# Prompt:
The word "latest" marks the lines to keep; find each one in the data and copy it.
++++ Supplied material ++++
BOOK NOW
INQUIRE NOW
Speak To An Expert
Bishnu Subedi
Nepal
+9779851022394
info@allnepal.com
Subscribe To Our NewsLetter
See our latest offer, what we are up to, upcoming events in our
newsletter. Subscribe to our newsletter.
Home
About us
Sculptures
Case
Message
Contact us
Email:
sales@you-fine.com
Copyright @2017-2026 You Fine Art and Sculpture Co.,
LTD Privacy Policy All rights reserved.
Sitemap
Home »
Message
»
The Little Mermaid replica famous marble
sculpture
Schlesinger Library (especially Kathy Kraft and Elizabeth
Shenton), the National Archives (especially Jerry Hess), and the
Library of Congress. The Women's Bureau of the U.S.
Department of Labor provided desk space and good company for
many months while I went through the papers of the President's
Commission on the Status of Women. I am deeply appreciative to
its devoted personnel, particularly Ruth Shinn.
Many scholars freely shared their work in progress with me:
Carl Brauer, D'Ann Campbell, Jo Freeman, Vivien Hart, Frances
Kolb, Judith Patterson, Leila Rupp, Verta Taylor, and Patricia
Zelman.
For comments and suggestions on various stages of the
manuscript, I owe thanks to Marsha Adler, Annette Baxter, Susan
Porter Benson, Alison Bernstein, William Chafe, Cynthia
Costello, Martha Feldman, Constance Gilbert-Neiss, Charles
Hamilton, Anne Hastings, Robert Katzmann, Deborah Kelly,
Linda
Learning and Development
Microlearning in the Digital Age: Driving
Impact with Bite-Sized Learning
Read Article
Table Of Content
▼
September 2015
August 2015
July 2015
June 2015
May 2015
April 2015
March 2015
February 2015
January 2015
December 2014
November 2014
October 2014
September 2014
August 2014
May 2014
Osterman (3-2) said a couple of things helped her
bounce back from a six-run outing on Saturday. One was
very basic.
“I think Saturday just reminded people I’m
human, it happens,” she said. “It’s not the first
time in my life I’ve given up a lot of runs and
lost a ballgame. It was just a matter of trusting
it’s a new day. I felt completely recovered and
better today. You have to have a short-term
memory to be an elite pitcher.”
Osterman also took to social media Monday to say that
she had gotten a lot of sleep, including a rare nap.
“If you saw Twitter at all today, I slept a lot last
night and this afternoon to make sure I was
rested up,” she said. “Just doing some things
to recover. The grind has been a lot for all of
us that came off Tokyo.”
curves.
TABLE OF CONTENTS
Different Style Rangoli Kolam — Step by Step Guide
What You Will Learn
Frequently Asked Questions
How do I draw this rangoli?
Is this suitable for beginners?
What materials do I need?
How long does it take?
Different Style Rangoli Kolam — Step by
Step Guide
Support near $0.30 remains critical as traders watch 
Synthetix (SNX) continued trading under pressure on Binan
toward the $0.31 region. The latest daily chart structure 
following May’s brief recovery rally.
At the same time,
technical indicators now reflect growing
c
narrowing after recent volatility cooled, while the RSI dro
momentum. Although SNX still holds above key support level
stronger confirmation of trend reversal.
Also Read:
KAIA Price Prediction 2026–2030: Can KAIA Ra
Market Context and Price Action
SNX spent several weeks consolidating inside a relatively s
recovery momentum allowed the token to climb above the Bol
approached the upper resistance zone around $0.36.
++++
# Answer to this problem:
See our latest offer, what we are up to, upcoming events in our
toward the $0.31 region. The latest daily chart structure 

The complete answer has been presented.